The possibilities for 3D printing are endless — from instruments and toys to robots and mechanical parts, there’s almost no limit to what a 3D printer can create.
And now, designers and fashion enthusiasts are jumping on the bandwagon. While fashion designers have been using 3D-printed materials since 2010, their range has been limited until recently.
“3D printed pieces are restricted to the materials that a machine can print with, and with this in mind, designers are often visually restricted in terms of what can be made,” said Faith Robinson, content curator for global 3D technology showcase 3D Printshow. “With the recent introduction of multi-material, multi-colour printing (at a more accessible price point), trends within 3D-printed fashion are moving away from the rigid, white 3D-printed nylon structures and towards pieces that look more ‘real.’
Some designers, like Australia-based XYZ Workshop, are even making their designs available for download, which means anyone with a 3D printer can customise and create their own clothing. With 3D printers becoming more prevalent and affordable, it’s truly the next frontier in fashion.
“Accompanied by 3D scanning technology, 3D printing can allow for the most incredible levels of personalisation in fashion,” Robinson said. “It’s a new understanding of accessible haute couture.”

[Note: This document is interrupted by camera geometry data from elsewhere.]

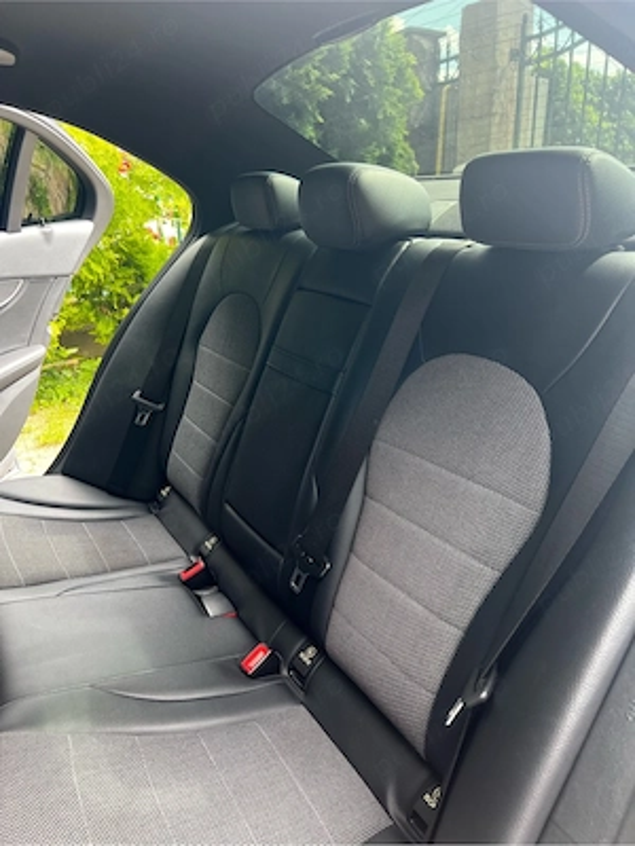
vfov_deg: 67.3
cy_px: 423
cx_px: 318
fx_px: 636
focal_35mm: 26
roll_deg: +1.1
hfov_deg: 53.1
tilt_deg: -19.2
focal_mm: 5.7
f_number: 1.5
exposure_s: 1/121
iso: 80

Dutch designer Iris Van Herpen was one of the first to use 3D-printing techniques in fashion, starting in 2010 with her 'Crystallization Collection.' In January 2013, she debuted this intricate, lace-like dress that was created with a laser printing technique by Belgian company Materialise.
Van Herpen and Materialise collaborated again in March 2014, creating this 3D-printed dress that was coated in silicon for a glossy sheen.
In 2013, 3D-printing company Shapeways and architect Francis Bitonti debuted this amazing gown, modelled by burlesque star Dita Von Teese. The gown is made up of 17 pieces of flexible mesh with nearly 3,000 articulated joints and decorated with more than 12,000 Swarovski crystals.
Earlier this year, Francis Bitonti collaborated with design students to create his second 3D-printed dress, which he called the 'Bristle Dress.' It was made using clear, flexible PLA filaments, and the design has been made open-source, meaning that anyone with a MakerBot printer can download the plan and customise it themselves.
Australia-based XYZ Workshop created the InBloom Dress, which is made of 191 lace-like panels of flexible PLA filament. It took nearly 450 hours to print, and the design can be downloaded for free online. The InBloom Dress will be appearing in a documentary airing on the Discovery Channel later in 2014.
XYZ Workshop has branched out into accessories, too, creating these women's clutches that can be downloaded and printed at home. 'Being able to empower someone to make and fully customise their printable fashion is a compelling and personal way of self-expression through fashion,' Kae Woei Lim of XYZ Workshop told Business Insider.
They have also created this flexible watch, which can be printed in two separate parts -- the band and the face -- and super-glued together.
For a more high-fashion look, Gabriella Ligenza designed a collection of 3D-printed hats. 'Working with such a cutting edge technique as 3D printing has allowed me to create what was previously impossible with traditional millinery,' Ligenza told the magazine Dezeen.
Some designers, like Pringle of Scotland, have incorporated 3D-printed elements into already-existing designs. This top includes laser-sintered nylon parts that were woven into knit material.
But the 3D-printing trend has extended even beyond high-end fashion. In 2013, Victoria's Secret angel Lindsay Ellingson wore a pair of wings that were created by a Shapeways printer. The wings were printed with layers of nylon plastic and adorned with Swarovski crystals.
Lady Gaga has also been spotted in 3D-printed clothes, including this Parametric Sculpture Dress by Studio XO. The dress was printed with Materialise's Mammoth stereolithography machines, the largest 3D printers in the world.